Layout dataset entries
■ ■ ■ ■ ■
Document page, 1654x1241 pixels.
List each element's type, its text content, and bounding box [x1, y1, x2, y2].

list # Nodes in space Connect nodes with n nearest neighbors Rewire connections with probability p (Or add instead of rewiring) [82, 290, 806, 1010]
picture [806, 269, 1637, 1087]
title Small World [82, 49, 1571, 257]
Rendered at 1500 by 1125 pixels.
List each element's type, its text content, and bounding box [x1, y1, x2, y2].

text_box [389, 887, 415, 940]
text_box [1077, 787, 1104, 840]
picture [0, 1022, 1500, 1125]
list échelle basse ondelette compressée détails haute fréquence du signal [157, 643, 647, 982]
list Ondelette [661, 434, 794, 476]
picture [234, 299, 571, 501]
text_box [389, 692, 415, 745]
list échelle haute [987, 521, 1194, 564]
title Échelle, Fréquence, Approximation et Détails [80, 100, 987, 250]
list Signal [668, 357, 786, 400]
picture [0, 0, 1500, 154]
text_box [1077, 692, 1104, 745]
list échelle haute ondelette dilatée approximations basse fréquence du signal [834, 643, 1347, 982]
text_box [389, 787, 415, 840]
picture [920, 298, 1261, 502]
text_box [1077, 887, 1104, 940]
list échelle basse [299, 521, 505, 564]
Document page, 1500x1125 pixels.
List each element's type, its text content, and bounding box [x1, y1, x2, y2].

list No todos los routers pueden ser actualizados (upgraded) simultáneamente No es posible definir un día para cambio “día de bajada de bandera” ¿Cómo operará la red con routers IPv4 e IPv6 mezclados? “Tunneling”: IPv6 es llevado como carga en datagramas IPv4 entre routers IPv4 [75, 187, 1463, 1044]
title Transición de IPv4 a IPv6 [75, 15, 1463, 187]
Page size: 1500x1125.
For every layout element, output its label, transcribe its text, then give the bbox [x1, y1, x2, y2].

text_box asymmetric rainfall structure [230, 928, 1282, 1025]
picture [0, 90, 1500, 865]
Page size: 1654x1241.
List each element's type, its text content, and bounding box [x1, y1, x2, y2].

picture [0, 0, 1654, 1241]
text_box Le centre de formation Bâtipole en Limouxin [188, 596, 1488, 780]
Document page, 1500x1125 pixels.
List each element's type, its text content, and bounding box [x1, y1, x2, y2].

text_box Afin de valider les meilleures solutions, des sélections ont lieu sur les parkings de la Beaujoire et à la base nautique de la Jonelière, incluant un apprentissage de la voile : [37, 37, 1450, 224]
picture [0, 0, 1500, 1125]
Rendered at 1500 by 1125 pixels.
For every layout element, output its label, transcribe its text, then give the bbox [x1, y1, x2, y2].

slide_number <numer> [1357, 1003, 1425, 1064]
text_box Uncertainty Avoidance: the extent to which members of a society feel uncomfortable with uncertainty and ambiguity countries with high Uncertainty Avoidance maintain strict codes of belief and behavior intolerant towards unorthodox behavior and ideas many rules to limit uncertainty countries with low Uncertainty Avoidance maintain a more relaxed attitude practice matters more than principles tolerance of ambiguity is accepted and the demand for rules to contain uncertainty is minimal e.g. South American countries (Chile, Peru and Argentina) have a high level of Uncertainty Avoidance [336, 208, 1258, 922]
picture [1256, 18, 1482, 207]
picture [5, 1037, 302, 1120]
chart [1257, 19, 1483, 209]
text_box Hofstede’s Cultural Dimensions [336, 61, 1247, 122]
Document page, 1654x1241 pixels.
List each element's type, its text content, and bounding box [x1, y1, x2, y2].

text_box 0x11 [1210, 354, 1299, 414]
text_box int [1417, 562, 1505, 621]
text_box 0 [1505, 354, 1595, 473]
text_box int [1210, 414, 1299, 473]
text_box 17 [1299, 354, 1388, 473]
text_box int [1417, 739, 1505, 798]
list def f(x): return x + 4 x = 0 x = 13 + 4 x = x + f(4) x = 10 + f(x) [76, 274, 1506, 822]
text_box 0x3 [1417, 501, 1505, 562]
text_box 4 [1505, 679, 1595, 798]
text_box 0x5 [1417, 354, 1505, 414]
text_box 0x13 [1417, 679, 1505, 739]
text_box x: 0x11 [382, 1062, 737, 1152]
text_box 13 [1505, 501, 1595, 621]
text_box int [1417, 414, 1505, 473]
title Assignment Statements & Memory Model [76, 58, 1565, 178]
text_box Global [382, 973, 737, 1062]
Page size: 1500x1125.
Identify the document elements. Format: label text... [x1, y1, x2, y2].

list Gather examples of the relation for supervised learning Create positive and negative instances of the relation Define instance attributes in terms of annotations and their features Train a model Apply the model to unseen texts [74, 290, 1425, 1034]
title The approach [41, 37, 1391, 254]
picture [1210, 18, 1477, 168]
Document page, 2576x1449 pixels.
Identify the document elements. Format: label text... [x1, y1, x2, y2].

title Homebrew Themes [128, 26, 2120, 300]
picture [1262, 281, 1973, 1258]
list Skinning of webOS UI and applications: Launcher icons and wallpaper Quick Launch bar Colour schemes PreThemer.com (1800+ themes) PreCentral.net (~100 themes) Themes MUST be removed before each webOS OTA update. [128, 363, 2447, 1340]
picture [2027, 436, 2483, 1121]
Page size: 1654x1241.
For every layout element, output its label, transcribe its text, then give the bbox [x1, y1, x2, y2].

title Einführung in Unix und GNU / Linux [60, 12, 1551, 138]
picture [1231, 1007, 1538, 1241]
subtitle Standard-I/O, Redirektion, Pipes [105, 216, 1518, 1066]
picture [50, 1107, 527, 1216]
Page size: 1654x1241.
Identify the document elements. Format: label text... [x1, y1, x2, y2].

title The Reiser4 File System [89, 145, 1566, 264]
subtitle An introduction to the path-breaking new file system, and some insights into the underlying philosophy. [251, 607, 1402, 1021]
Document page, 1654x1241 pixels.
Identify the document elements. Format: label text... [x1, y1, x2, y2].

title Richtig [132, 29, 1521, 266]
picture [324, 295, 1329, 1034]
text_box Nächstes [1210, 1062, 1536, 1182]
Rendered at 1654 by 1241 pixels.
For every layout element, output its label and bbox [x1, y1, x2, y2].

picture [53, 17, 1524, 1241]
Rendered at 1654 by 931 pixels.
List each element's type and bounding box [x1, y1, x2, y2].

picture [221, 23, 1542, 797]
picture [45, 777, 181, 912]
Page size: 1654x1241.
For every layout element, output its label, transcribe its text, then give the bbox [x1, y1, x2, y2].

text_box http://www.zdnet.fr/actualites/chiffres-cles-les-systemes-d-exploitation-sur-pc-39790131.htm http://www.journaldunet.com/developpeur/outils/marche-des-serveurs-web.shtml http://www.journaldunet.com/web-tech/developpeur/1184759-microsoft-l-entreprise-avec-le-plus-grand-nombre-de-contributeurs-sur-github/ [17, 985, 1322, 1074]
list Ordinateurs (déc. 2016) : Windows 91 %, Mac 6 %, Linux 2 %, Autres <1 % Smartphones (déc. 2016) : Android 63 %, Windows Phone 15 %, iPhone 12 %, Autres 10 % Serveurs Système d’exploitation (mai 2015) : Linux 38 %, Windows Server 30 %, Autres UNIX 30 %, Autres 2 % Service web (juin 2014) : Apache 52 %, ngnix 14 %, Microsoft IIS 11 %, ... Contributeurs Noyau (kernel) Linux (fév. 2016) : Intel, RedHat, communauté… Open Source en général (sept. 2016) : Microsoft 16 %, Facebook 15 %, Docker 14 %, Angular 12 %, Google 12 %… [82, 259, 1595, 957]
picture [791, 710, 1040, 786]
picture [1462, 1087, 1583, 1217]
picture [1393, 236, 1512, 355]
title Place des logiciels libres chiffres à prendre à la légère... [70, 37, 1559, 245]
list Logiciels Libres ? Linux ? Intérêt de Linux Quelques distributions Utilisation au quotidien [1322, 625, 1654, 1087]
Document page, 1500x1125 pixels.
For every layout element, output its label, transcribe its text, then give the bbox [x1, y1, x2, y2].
■ ■ ■ ■ ■
__Your objective__. Write out the lines of this material exactly as they appear, with nothing changed.

__Expected output__.
Document page, 1654x1241 pixels.
List each element's type, its text content, and bounding box [x1, y1, x2, y2].

list # Nodes in space Connect nodes with n nearest neighbors Rewire connections with probability p (Or add instead of rewiring) [82, 290, 806, 1010]
picture [806, 269, 1637, 1087]
title Small World [82, 49, 1571, 257]
Rendered at 1500 by 1125 pixels.
List each element's type, its text content, and bounding box [x1, y1, x2, y2].

text_box [389, 887, 415, 940]
text_box [1077, 787, 1104, 840]
picture [0, 1022, 1500, 1125]
list échelle basse ondelette compressée détails haute fréquence du signal [157, 643, 647, 982]
list Ondelette [661, 434, 794, 476]
picture [234, 299, 571, 501]
text_box [389, 692, 415, 745]
list échelle haute [987, 521, 1194, 564]
title Échelle, Fréquence, Approximation et Détails [80, 100, 987, 250]
list Signal [668, 357, 786, 400]
picture [0, 0, 1500, 154]
text_box [1077, 692, 1104, 745]
list échelle haute ondelette dilatée approximations basse fréquence du signal [834, 643, 1347, 982]
text_box [389, 787, 415, 840]
picture [920, 298, 1261, 502]
text_box [1077, 887, 1104, 940]
list échelle basse [299, 521, 505, 564]
Document page, 1500x1125 pixels.
List each element's type, its text content, and bounding box [x1, y1, x2, y2].

list No todos los routers pueden ser actualizados (upgraded) simultáneamente No es posible definir un día para cambio “día de bajada de bandera” ¿Cómo operará la red con routers IPv4 e IPv6 mezclados? “Tunneling”: IPv6 es llevado como carga en datagramas IPv4 entre routers IPv4 [75, 187, 1463, 1044]
title Transición de IPv4 a IPv6 [75, 15, 1463, 187]
Page size: 1500x1125.
For every layout element, output its label, transcribe its text, then give the bbox [x1, y1, x2, y2].

text_box asymmetric rainfall structure [230, 928, 1282, 1025]
picture [0, 90, 1500, 865]
Page size: 1654x1241.
List each element's type, its text content, and bounding box [x1, y1, x2, y2].

picture [0, 0, 1654, 1241]
text_box Le centre de formation Bâtipole en Limouxin [188, 596, 1488, 780]
Document page, 1500x1125 pixels.
List each element's type, its text content, and bounding box [x1, y1, x2, y2].

text_box Afin de valider les meilleures solutions, des sélections ont lieu sur les parkings de la Beaujoire et à la base nautique de la Jonelière, incluant un apprentissage de la voile : [37, 37, 1450, 224]
picture [0, 0, 1500, 1125]
Rendered at 1500 by 1125 pixels.
For every layout element, output its label, transcribe its text, then give the bbox [x1, y1, x2, y2].

slide_number <numer> [1357, 1003, 1425, 1064]
text_box Uncertainty Avoidance: the extent to which members of a society feel uncomfortable with uncertainty and ambiguity countries with high Uncertainty Avoidance maintain strict codes of belief and behavior intolerant towards unorthodox behavior and ideas many rules to limit uncertainty countries with low Uncertainty Avoidance maintain a more relaxed attitude practice matters more than principles tolerance of ambiguity is accepted and the demand for rules to contain uncertainty is minimal e.g. South American countries (Chile, Peru and Argentina) have a high level of Uncertainty Avoidance [336, 208, 1258, 922]
picture [1256, 18, 1482, 207]
picture [5, 1037, 302, 1120]
chart [1257, 19, 1483, 209]
text_box Hofstede’s Cultural Dimensions [336, 61, 1247, 122]
Document page, 1654x1241 pixels.
List each element's type, its text content, and bounding box [x1, y1, x2, y2].

text_box 0x11 [1210, 354, 1299, 414]
text_box int [1417, 562, 1505, 621]
text_box 0 [1505, 354, 1595, 473]
text_box int [1210, 414, 1299, 473]
text_box 17 [1299, 354, 1388, 473]
text_box int [1417, 739, 1505, 798]
list def f(x): return x + 4 x = 0 x = 13 + 4 x = x + f(4) x = 10 + f(x) [76, 274, 1506, 822]
text_box 0x3 [1417, 501, 1505, 562]
text_box 4 [1505, 679, 1595, 798]
text_box 0x5 [1417, 354, 1505, 414]
text_box 0x13 [1417, 679, 1505, 739]
text_box x: 0x11 [382, 1062, 737, 1152]
text_box 13 [1505, 501, 1595, 621]
text_box int [1417, 414, 1505, 473]
title Assignment Statements & Memory Model [76, 58, 1565, 178]
text_box Global [382, 973, 737, 1062]
Page size: 1500x1125.
Identify the document elements. Format: label text... [x1, y1, x2, y2].

list Gather examples of the relation for supervised learning Create positive and negative instances of the relation Define instance attributes in terms of annotations and their features Train a model Apply the model to unseen texts [74, 290, 1425, 1034]
title The approach [41, 37, 1391, 254]
picture [1210, 18, 1477, 168]
Document page, 2576x1449 pixels.
Identify the document elements. Format: label text... [x1, y1, x2, y2].

title Homebrew Themes [128, 26, 2120, 300]
picture [1262, 281, 1973, 1258]
list Skinning of webOS UI and applications: Launcher icons and wallpaper Quick Launch bar Colour schemes PreThemer.com (1800+ themes) PreCentral.net (~100 themes) Themes MUST be removed before each webOS OTA update. [128, 363, 2447, 1340]
picture [2027, 436, 2483, 1121]
Page size: 1654x1241.
For every layout element, output its label, transcribe its text, then give the bbox [x1, y1, x2, y2].

title Einführung in Unix und GNU / Linux [60, 12, 1551, 138]
picture [1231, 1007, 1538, 1241]
subtitle Standard-I/O, Redirektion, Pipes [105, 216, 1518, 1066]
picture [50, 1107, 527, 1216]
Page size: 1654x1241.
Identify the document elements. Format: label text... [x1, y1, x2, y2].

title The Reiser4 File System [89, 145, 1566, 264]
subtitle An introduction to the path-breaking new file system, and some insights into the underlying philosophy. [251, 607, 1402, 1021]
Document page, 1654x1241 pixels.
Identify the document elements. Format: label text... [x1, y1, x2, y2].

title Richtig [132, 29, 1521, 266]
picture [324, 295, 1329, 1034]
text_box Nächstes [1210, 1062, 1536, 1182]
Rendered at 1654 by 1241 pixels.
For every layout element, output its label and bbox [x1, y1, x2, y2].

picture [53, 17, 1524, 1241]
Rendered at 1654 by 931 pixels.
List each element's type and bounding box [x1, y1, x2, y2].

picture [221, 23, 1542, 797]
picture [45, 777, 181, 912]
Page size: 1654x1241.
For every layout element, output its label, transcribe its text, then give the bbox [x1, y1, x2, y2].

text_box http://www.zdnet.fr/actualites/chiffres-cles-les-systemes-d-exploitation-sur-pc-39790131.htm http://www.journaldunet.com/developpeur/outils/marche-des-serveurs-web.shtml http://www.journaldunet.com/web-tech/developpeur/1184759-microsoft-l-entreprise-avec-le-plus-grand-nombre-de-contributeurs-sur-github/ [17, 985, 1322, 1074]
list Ordinateurs (déc. 2016) : Windows 91 %, Mac 6 %, Linux 2 %, Autres <1 % Smartphones (déc. 2016) : Android 63 %, Windows Phone 15 %, iPhone 12 %, Autres 10 % Serveurs Système d’exploitation (mai 2015) : Linux 38 %, Windows Server 30 %, Autres UNIX 30 %, Autres 2 % Service web (juin 2014) : Apache 52 %, ngnix 14 %, Microsoft IIS 11 %, ... Contributeurs Noyau (kernel) Linux (fév. 2016) : Intel, RedHat, communauté… Open Source en général (sept. 2016) : Microsoft 16 %, Facebook 15 %, Docker 14 %, Angular 12 %, Google 12 %… [82, 259, 1595, 957]
picture [791, 710, 1040, 786]
picture [1462, 1087, 1583, 1217]
picture [1393, 236, 1512, 355]
title Place des logiciels libres chiffres à prendre à la légère... [70, 37, 1559, 245]
list Logiciels Libres ? Linux ? Intérêt de Linux Quelques distributions Utilisation au quotidien [1322, 625, 1654, 1087]
Document page, 1500x1125 pixels.
For every layout element, output its label, transcribe its text, then give the bbox [x1, y1, x2, y2].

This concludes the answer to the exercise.